Fludrocortisone may mask the symptoms of infection, reduce resistance to infection and the ability to localize it.

Long-term use of fludrocortisone increases the risk of developing secondary fungal or viral infections.

Patients taking Fludrocortisone should not be vaccinated with live virus vaccines. The administration of an inactivated viral or bacterial vaccine may not cause the expected increase in the number of antibodies. Furthermore, in patients taking mineralocorticosteroids, there is an increased risk of neurological complications during vaccination.

The effect of fludrocortisone is enhanced in patients with hypothyroidism or liver cirrhosis.

When treating patients with hypoprothrombinemia, Fludrocortisone and acetylsalicylic acid should be prescribed concurrently with caution.

During the use of fludrocortisone, to avoid the appearance of edema and increased blood pressure, it is necessary to limit salt intake with food.

Drug Interactions

With the simultaneous use of fludrocortisone and cardiac glycosides, the risk of cardiac arrhythmias and glycoside toxicity associated with hypokalemia increases.

With simultaneous use, barbiturates, antiepileptic drugs (phenytoin, carbamazepine), rifampicin, glutethimide accelerate the metabolism of mineralocorticosteroids (by inducing microsomal enzymes) and weaken their effect.

With simultaneous use, antihistamines weaken the effect of fludrocortisone.

With simultaneous use of fludrocortisone and amphotericin B, carbonic anhydrase inhibitors, hypokalemia, left ventricular hypertrophy, and circulatory failure are possible.

With simultaneous use of fludrocortisone and anabolic steroids, androgens, the risk of developing peripheral edema and acne increases.

With simultaneous use of oral contraceptive preparations containing estrogens, the concentration of globulins that bind mineralocorticosteroids in the blood serum increases, metabolism slows down, the half-life increases, and the effect of fludrocortisone is enhanced.

With simultaneous use of fludrocortisone and anticoagulants (coumarin derivatives, indandione, heparin), streptokinase, urokinase, a decrease, and in some patients an increase in effectiveness is possible; the dose should be determined based on prothrombin time; the risk of ulcer formation and gastrointestinal bleeding increases.

With simultaneous use of fludrocortisone and tricyclic antidepressants, an increase in mental disorders associated with the use of fludrocortisone is possible.
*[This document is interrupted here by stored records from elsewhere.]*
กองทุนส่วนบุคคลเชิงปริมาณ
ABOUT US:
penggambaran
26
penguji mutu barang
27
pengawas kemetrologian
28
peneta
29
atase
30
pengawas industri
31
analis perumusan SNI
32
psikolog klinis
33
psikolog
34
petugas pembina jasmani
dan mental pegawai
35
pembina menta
With simultaneous use of fludrocortisone and oral hypoglycemic drugs, insulin, a weakening of the hypoglycemic effect and an increase in blood glucose concentration are possible.

With simultaneous use of fludrocortisone and potassium-sparing diuretics, the effect of the latter is weakened, and hypokalemia occurs.

With simultaneous use, ephedrine may accelerate the metabolism of mineralocorticosteroids.

With simultaneous use of fludrocortisone and immunosuppressive drugs, the risk of developing infections, lymphoma, and other lymphoproliferative diseases increases.

With simultaneous use of fludrocortisone and drugs that block neuromuscular conduction (depolarizing muscle relaxants), hypocalcemia associated with the use of fludrocortisone can enhance synaptic blockade, leading to an increase in the duration of neuromuscular blockade.

With simultaneous use of fludrocortisone and NSAIDs, acetylsalicylic acid, a weakening of the effect and an increased risk of developing peptic ulcers and gastrointestinal bleeding are possible.

With simultaneous use of fludrocortisone and vaccines containing live viruses, virus replication and the development of diseases are possible; antibody production is reduced. When using other vaccines, the risk of neurological complications and reduced antibody production increases.

Storage Conditions

Store at 2°C (36°F) to 25°C (77°F). Keep in original packaging, protected from light. Keep out of reach of children.

Dispensing Status

Rx Only

Important Safety Information

This information is for educational purposes only and does not replace professional medical advice. Always consult your doctor before use. Dosage and side effects may vary. Use only as prescribed.